بِسۡمِ ٱللَّهِ ٱلرَّحۡمَٰنِ ٱلرَّحِيمِ
فَبِأَيِّ ءَالَآءِ رَبِّكُمَا تُكَذِّبَانِ ٣٤
Şimdi Rabbiniz’in hangi eltafına dersiniz yalan?
Şu halde Rabbınızın hangi nimetlerini yalan sayabilirsiniz?
O hâlde, Rabbinizin hangi nimetlerini yalanlıyorsunuz?
O halde Rabbinizin hangi ni'metlerini yalan sayabilirsiniz?
Peki, Rabbinizin hangi nimetini yalanlıyorsunuz?
يُرۡسَلُ عَلَيۡكُمَا شُوَاظٞ مِّن نَّارٖ وَنُحَاسٞ فَلَا تَنتَصِرَانِ ٣٥
Salınır üstünüze ateşten bir yalın, bir zehir duman, kurtulamazsınız deseniz de el'aman.
Üzerinize dumansız bir alev ve ateşsiz bir duman gönderilir de birbirinizi kurtaramaz ve yardımlaşamazsınız.
Üstünüze ateşten yalın bir alevle kıpkızıl bir duman gönderilir de kendinizi koruyamazsınız.
Üzerinize ateşden (dumansız) bir yalınla (kara) bir duman salıverilecek, öyle ki birbirinizi kurtaramayacak, yardımlaşamayacaksınız.

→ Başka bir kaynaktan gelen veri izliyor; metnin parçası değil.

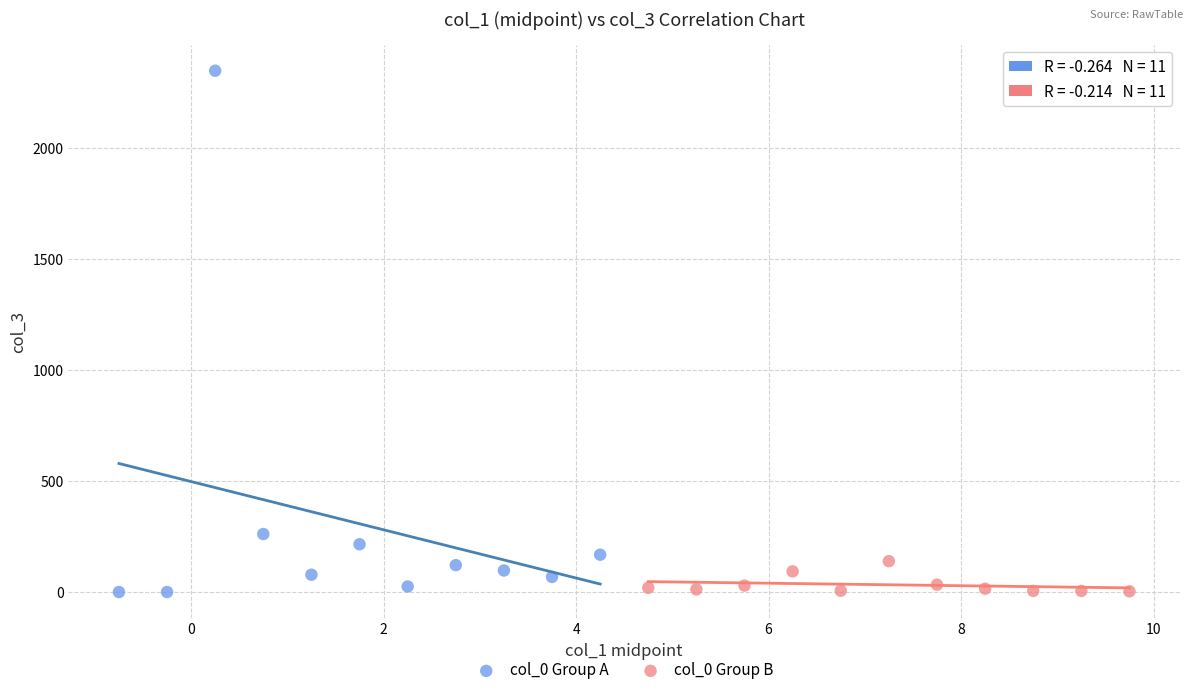

Which series reaches the maximum Y coordinate?

col_0 Group A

Üzerinize dumansız alev ve bakır eriyiği püskürtülür de bu azaptan sizi kurtaran bulunmaz.
فَبِأَيِّ ءَالَآءِ رَبِّكُمَا تُكَذِّبَانِ ٣٦
Şimdi Rabbiniz’in hangi eltafına dersiniz yalan?
Şu halde Rabbınızın hangi nimetlerini yalan sayabilirsiniz?
O hâlde, Rabbinizin hangi nimetlerini yalanlıyorsunuz?
Şîmdi Rabbinizin hangi ni'metlerini yalan sayabilirsiniz?
Peki, Rabbinizin hangi nimetlerini yalanlıyorsunuz?
فَإِذَا ٱنشَقَّتِ ٱلسَّمَآءُ فَكَانَتۡ وَرۡدَةٗ كَٱلدِّهَانِ ٣٧
Gök bir yarılıp oluverdi mi bir gül, yağ gibi eriyen, kızaran yanan.
Gök, yarılıp da kırmızı sahtiyan gibi bir gül olduğu zaman,
Gök yarılıp da, yanıp kızaran yağ gibi kırmızı gül hâline geldiği zaman (hâliniz ne olur?)
Artık gök yarılıb da kırmızı sahtiyan gibi bir gül olduğu zaman,
Gök parçalanıp da kırmızı gül renginde bir yağ eriyiğine dönüştüğü zaman;
فَبِأَيِّ ءَالَآءِ رَبِّكُمَا تُكَذِّبَانِ ٣٨
Şimdi Rabbiniz’in hangi eltafına dersiniz yalan?
Şu halde Rabbınızın hangi nimetlerini yalan sayabilirsiniz?
O hâlde, Rabbinizin hangi nimetlerini yalanlıyorsunuz?
Rabbinizin hangi ni'metlerini yalan sayabileceksiniz?
Peki, Rabbinizin hangi nimetini yalanlıyorsunuz?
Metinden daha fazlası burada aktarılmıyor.